### Task details
Please edit the data below, replacing "screen-reader user" with "listener" everywhere and keeping everything else the same. Leave the pictures out of your answer.

### Available records
--*--

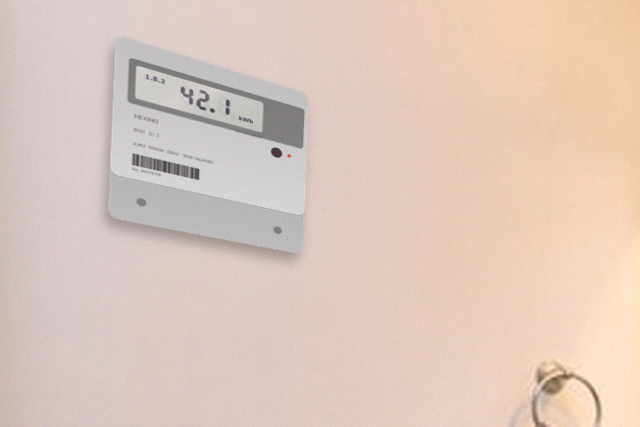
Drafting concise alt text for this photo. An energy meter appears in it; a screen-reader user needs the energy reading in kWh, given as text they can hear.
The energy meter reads 42.1 kWh
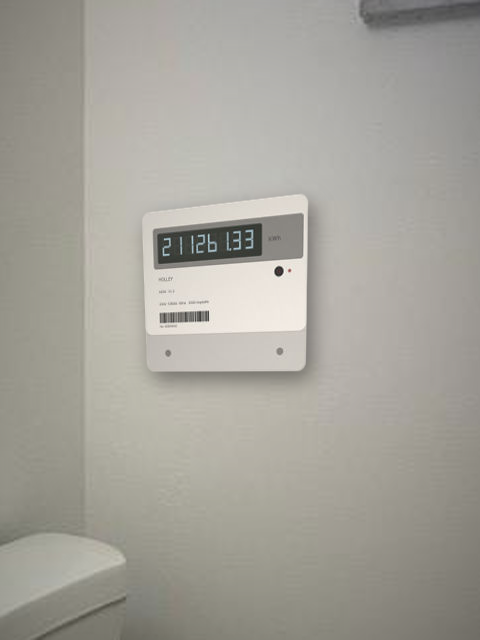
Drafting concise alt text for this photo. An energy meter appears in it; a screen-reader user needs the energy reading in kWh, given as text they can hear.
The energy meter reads 211261.33 kWh
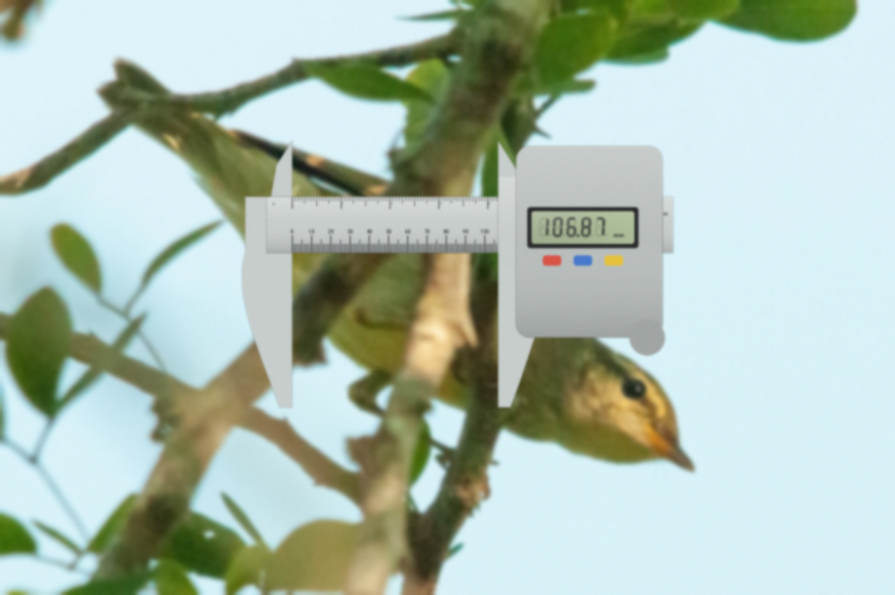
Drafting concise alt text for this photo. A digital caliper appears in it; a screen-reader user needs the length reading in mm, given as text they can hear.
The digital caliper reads 106.87 mm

--*--

### Solution to the exercise
Drafting concise alt text for this photo. An energy meter appears in it; a listener needs the energy reading in kWh, given as text they can hear.
The energy meter reads 42.1 kWh
Drafting concise alt text for this photo. An energy meter appears in it; a listener needs the energy reading in kWh, given as text they can hear.
The energy meter reads 211261.33 kWh
Drafting concise alt text for this photo. A digital caliper appears in it; a listener needs the length reading in mm, given as text they can hear.
The digital caliper reads 106.87 mm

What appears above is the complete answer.